Some frequently used network debugging tools (e.g. ping or tracerouting) rely on the ICMP protocol for sending/receiving messages. While ICMP support has been improved with VirtualBox 2.1 (ping should now work), some other tools may not work reliably.

A bug ticket for the issue can be found at:

https://www.virtualbox.org/ticket/181

Other hypervisor documentation is sparse, but the VWware communities site contains the following thread:

https://communities.vmware.com/thread/90556

which contains the following analysis (PDF download):

Traceroute problems on Guest OS of VMware

Given the length of time which this limitation has been present in these products, a solution is unlikely to be provided by the vendors.

Work-arounds

The preferred work-around for this issue is to set the virtual machine's network adapter mode to "Bridged". If a bridged adapter is not possible, for example due to IP address assignment limitations on the local area network, then an alternative to performing NAT via the hypervisor is to perform NAT using the host's native operating system functionality.

For example, a host running a Microsoft operating system could provide NAT through Windows Internet Connection Sharing.
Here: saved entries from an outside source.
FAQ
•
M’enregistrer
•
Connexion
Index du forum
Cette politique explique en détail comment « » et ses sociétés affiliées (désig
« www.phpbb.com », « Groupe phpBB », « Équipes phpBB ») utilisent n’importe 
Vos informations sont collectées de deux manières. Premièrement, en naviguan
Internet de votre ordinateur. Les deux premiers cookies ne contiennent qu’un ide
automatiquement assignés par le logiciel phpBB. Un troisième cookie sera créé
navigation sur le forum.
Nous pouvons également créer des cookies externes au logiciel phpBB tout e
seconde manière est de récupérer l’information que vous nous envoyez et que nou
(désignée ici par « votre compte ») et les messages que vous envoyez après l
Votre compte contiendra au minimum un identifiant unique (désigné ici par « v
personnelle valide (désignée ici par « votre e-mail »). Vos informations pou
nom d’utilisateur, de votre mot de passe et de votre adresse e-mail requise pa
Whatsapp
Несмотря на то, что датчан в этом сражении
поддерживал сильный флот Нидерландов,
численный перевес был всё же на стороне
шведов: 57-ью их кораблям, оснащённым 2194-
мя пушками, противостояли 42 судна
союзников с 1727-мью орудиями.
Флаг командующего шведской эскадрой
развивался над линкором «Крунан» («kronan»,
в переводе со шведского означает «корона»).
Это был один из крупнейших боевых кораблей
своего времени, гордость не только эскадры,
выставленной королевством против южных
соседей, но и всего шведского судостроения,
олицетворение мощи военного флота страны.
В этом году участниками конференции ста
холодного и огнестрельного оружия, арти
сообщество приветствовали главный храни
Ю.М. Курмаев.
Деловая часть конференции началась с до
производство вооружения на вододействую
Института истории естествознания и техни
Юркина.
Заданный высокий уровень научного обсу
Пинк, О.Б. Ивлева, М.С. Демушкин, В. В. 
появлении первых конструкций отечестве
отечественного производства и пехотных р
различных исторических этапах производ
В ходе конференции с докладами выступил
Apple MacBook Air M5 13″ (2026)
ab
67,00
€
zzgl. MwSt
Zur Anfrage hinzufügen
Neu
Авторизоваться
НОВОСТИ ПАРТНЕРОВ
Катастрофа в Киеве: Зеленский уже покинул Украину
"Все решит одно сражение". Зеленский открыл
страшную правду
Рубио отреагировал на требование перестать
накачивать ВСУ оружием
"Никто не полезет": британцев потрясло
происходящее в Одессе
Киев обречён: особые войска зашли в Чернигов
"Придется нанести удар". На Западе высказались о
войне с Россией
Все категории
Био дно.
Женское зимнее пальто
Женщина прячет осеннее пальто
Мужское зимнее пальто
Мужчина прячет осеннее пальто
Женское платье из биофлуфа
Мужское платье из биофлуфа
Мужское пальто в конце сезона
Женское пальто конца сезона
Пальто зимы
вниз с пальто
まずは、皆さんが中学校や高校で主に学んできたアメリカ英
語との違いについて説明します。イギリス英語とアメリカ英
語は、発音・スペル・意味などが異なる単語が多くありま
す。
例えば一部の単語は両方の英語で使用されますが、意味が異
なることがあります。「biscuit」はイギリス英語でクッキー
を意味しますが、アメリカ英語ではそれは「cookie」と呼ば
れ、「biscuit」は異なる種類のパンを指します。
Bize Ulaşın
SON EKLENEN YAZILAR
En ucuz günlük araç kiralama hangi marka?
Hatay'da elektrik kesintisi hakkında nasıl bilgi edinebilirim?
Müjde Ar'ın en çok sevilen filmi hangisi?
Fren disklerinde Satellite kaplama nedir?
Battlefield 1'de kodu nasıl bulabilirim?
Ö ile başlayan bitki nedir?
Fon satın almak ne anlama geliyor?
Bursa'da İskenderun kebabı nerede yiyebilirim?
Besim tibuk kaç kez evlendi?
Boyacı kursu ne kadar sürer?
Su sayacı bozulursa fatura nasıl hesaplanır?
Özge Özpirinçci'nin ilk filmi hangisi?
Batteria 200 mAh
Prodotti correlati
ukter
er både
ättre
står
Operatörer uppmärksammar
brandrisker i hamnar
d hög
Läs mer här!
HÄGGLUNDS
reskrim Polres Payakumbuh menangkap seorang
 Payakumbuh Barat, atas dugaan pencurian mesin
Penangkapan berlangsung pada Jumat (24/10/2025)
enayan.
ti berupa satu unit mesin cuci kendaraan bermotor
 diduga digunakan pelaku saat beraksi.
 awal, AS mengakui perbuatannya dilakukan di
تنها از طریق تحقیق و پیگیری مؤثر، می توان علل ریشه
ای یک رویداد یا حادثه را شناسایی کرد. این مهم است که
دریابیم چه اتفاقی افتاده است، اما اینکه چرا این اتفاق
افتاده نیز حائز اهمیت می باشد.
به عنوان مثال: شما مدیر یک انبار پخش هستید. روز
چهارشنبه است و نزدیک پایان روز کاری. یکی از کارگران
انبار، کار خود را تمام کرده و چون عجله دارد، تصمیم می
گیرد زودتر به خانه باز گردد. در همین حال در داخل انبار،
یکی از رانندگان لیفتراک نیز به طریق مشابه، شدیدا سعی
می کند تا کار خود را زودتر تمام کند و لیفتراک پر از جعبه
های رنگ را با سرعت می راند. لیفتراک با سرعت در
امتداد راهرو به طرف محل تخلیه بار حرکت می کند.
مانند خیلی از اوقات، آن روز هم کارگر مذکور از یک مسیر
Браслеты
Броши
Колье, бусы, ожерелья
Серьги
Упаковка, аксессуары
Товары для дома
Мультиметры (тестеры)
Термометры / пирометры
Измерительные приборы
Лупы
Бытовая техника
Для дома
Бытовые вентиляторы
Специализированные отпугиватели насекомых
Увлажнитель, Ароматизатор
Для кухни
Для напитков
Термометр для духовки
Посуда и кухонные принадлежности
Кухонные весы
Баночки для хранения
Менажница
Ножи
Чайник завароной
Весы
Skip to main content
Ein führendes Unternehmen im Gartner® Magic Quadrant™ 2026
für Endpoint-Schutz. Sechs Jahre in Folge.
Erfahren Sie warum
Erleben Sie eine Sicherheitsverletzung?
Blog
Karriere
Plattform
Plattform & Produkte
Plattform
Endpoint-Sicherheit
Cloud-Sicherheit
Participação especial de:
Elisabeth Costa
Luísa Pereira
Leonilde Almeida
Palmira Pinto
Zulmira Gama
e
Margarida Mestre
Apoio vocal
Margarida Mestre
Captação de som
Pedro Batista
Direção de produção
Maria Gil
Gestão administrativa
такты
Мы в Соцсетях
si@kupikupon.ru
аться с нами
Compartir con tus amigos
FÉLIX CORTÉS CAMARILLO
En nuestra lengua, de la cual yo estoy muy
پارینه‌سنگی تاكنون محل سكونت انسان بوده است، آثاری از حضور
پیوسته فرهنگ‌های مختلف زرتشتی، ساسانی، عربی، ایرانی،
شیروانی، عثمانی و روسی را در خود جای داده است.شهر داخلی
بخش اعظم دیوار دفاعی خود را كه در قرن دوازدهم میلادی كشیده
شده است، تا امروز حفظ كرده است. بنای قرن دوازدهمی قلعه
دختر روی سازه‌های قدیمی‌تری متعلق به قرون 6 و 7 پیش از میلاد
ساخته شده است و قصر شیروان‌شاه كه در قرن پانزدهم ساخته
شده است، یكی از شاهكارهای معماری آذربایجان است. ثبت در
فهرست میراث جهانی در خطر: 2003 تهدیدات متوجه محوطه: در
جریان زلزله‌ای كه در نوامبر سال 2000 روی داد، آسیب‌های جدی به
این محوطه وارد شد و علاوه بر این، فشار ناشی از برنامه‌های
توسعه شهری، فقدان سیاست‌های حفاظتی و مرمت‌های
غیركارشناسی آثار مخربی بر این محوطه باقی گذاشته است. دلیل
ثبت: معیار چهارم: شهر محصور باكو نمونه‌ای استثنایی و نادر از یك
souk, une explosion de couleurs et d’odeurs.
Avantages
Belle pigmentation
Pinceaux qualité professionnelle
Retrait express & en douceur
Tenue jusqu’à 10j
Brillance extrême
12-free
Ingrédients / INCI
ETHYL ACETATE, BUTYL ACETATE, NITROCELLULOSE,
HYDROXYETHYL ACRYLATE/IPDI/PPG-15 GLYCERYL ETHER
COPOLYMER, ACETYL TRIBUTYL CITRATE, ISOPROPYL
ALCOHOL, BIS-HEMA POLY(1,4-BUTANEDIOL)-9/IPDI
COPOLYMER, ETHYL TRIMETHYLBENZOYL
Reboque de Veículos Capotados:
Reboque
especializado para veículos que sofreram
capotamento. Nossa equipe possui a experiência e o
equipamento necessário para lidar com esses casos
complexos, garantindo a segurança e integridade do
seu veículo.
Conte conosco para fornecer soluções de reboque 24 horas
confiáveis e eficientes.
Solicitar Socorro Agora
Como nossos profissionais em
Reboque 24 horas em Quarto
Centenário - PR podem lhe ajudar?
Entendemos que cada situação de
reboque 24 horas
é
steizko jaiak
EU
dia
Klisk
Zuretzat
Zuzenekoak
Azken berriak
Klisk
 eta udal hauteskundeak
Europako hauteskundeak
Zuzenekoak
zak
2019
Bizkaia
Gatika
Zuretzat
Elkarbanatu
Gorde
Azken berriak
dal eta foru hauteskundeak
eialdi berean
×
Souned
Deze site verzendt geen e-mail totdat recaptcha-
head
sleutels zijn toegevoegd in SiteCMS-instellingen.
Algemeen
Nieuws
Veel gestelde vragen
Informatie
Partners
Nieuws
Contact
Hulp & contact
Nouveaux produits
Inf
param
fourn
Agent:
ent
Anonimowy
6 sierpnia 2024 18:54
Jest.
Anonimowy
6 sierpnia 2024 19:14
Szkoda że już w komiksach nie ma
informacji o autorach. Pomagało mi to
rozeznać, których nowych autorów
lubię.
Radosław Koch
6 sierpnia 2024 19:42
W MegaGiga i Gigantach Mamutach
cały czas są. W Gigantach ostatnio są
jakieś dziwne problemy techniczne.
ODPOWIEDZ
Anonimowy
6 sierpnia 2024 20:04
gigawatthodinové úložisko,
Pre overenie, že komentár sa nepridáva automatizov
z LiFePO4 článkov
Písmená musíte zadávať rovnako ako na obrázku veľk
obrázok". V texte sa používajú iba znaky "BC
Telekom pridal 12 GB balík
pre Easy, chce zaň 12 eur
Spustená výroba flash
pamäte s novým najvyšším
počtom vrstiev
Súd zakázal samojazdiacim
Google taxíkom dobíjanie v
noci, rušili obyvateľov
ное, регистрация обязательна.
On Mac OS X, the Sharing preference under System Preferences provides an "Internet Sharing" option. Typically, these methods would be used with the virtual machine's network adapter in "Host-Only" mode. Note, however, that ThousandEyes Customer Success has not found a configuration which will work using this method, at this time.

We have had limited success when running Mac OS X using the pf utility to set up the required NAT rules, with the limitation that the ICMP Time-to-Live exceeded packets (ICMP type 11) do not reach the Enterprise Agent guest, resulting in a Path Visualization which has only "white nodes" (nodes with no information, such as IP address) on the path between the Agent and the target. A configuration which would be used in the pf.conf file

nat on en1 from 192.168.56.0/24 to any
pass from {lo0, 192.168.56.0/24} to any

This configuration performs NAT for any virtual machine on the virtual network 192.168.56.0/24 (first line) and then allows the traffic out (second line).